The system used by the Germans in training those selected for intelligence
work at one particular Division headquarters, as well as the organization and
scope of the work of this branch of the service, is described in the following report
based on German sources.
The 10 weeks' course of training in the instance cited was given at what is
known as the Interpreters' Training Depot. This was organized on military lines,
and trainees generally held the rank of corporal.
The Depot did not give courses which lasted a specific time. Trainees remained
there until they had passed the necessary tests and were then assigned.
Three grades of proficiency were established; 3d class or Sprachkundig (conversant
with the language), 2d class or Sprachmittler (translator), and 1st class
or Dolmetscher (interpreter).
Training consisted chiefly of language study, especially translation of
documents. Lectures were given on British army organization, but trainees were
not expected to have a comprehensive knowledge of the subject, and no handbooks
or pamphlets were used. It does not appear, for example, that British tank
recognition was included in the studies.
The Intelligence Section at this Division (light) headquarters consisted of
one officer, one interpreter, a corporal, and a clerk. It was housed in tents and
had no motor transport. It did not issue an Intelligence Summary, but received
the army intelligence summary (Feindlagebericht). Intelligence information was
passed on to Division and unit commanders at the commanders' conference. The
Division intelligence officer did not visit forward troops or battalion headquarters.
Intercepts were not seen by the Divisional Intelligence Staff, but information
from this source was included in army intelligence summaries. An enemy
order-of-battle map was kept, but no card-index system was used. The German
handbook on the British Army (Taschenbuch des Engl. Heeres) was used for
reference. No liaison was maintained with adjacent Italian units.

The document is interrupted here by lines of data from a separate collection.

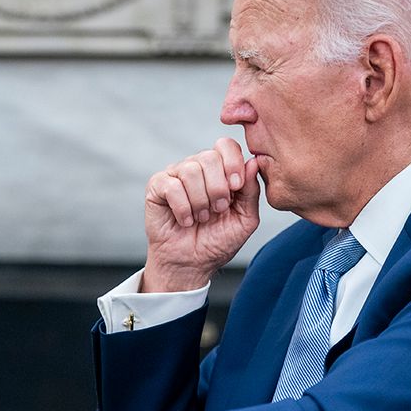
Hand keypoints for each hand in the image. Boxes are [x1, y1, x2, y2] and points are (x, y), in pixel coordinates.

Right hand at [142, 138, 260, 291]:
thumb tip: (253, 162)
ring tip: (200, 218)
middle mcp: (197, 168)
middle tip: (217, 210)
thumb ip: (251, 191)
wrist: (191, 264)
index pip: (226, 146)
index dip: (232, 162)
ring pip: (190, 170)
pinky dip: (182, 208)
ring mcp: (175, 175)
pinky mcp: (157, 187)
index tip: (236, 187)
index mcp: (219, 171)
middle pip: (209, 156)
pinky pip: (172, 186)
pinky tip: (185, 220)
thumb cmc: (217, 242)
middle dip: (217, 188)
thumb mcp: (245, 219)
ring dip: (200, 201)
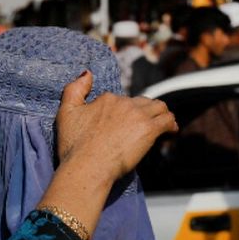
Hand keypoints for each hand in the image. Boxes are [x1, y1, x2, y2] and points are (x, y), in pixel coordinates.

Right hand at [54, 70, 176, 185]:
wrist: (86, 166)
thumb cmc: (74, 146)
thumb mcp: (66, 113)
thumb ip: (74, 90)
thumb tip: (88, 73)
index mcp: (106, 99)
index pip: (122, 100)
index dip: (126, 111)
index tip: (127, 122)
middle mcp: (123, 103)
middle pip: (142, 102)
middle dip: (146, 111)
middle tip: (149, 123)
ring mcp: (138, 115)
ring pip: (158, 108)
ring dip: (162, 114)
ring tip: (165, 123)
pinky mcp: (149, 130)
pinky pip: (167, 121)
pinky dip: (171, 124)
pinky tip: (172, 130)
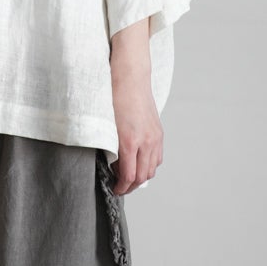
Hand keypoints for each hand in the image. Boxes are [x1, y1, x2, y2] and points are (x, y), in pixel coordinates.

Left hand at [110, 70, 162, 195]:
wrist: (130, 77)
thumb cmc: (114, 96)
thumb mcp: (107, 125)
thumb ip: (111, 147)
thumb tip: (111, 164)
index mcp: (130, 141)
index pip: (129, 176)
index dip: (121, 187)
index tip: (114, 189)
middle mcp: (146, 141)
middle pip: (142, 177)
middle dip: (130, 185)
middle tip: (119, 185)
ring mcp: (155, 137)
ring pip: (151, 169)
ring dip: (140, 176)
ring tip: (128, 174)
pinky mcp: (159, 132)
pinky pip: (157, 157)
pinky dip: (149, 164)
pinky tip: (138, 160)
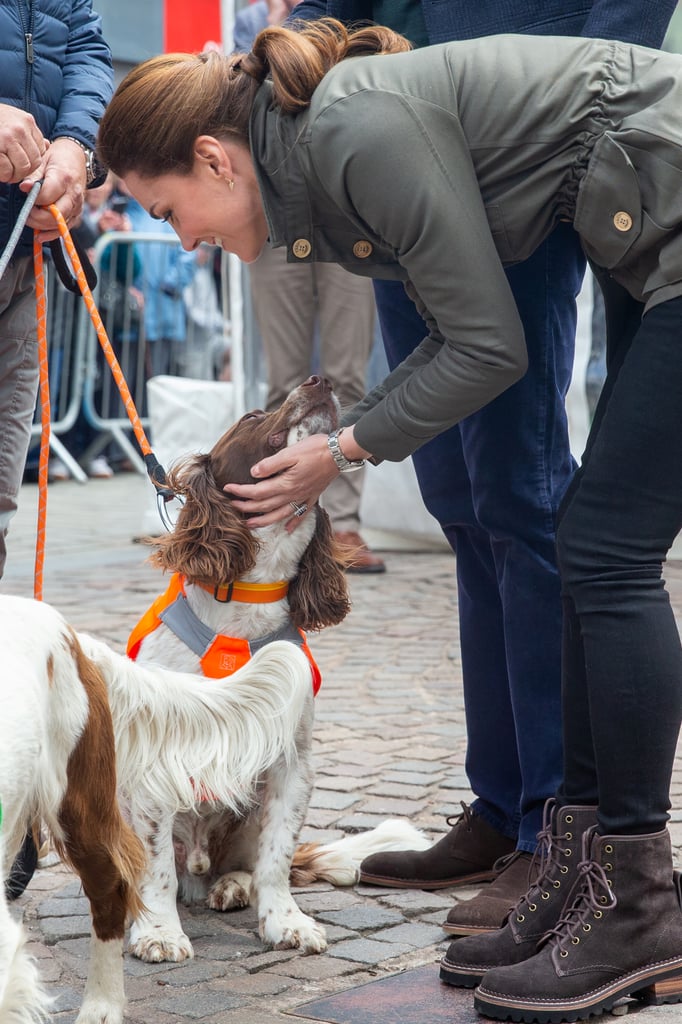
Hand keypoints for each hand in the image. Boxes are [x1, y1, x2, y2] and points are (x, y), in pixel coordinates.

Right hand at [0, 103, 47, 183]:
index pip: (41, 150)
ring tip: (6, 173)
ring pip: (23, 167)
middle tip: (13, 173)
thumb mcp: (14, 119)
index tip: (22, 164)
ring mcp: (7, 137)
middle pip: (35, 161)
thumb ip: (29, 133)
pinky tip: (0, 172)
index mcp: (27, 121)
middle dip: (25, 171)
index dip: (32, 161)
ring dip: (14, 175)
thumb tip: (48, 145)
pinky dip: (4, 175)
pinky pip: (7, 169)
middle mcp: (20, 129)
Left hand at [21, 137, 88, 242]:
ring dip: (42, 226)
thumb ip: (33, 175)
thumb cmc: (58, 158)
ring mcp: (77, 206)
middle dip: (37, 217)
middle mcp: (73, 194)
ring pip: (60, 224)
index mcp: (64, 178)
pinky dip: (52, 234)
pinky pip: (65, 229)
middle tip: (26, 212)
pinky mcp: (77, 214)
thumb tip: (24, 188)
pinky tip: (40, 235)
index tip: (26, 196)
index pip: (47, 197)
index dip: (33, 200)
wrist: (77, 158)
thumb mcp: (43, 160)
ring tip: (30, 219)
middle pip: (55, 215)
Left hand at [224, 433, 339, 528]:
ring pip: (279, 515)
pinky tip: (288, 529)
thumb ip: (271, 464)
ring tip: (250, 525)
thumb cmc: (315, 449)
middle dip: (246, 508)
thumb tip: (254, 473)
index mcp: (285, 484)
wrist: (339, 453)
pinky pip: (301, 514)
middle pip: (264, 506)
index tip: (227, 488)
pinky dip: (293, 524)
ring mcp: (303, 498)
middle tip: (231, 506)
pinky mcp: (312, 497)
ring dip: (263, 521)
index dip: (240, 491)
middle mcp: (292, 495)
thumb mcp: (290, 452)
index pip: (257, 491)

The work of one man consisted in the preliminary interrogation and identification
of prisoners. He was employed as liaison officer between the intelligence
branch of Panzer Army and Division Intelligence section when necessary. In quiet
periods, he was responsible for the welfare and comfort of Divisional troops.
PWs were brought directly to Division headquarters and were interrogated
in one of the tents belonging to the Intelligence section. The interrogator did not
use the printed form for interrogation of PWs, but listed their personalia (effects).
No selection of PWs was made, and documents were forwarded without the name
of the PW from whom they were taken. Army Intelligence was then informed by
telephone, and occasionally asked for PWs to be sent up to army headquarters.
Normally, PWs were sent to a designated cage; officer PWs were interrogated
and sent to the cage in the same way. The interrogator in the report in
question never went forward to interrogate, (e.g. to the brigade headquarters when
a patrol was sent out) and never worked at the cage.
PWs taken by Italian units remained in Italian hands and were not interrogated
by the Germans.
Great importance was attached to captured documents. These were studied
by Divisional Intelligence and then forwarded to the army.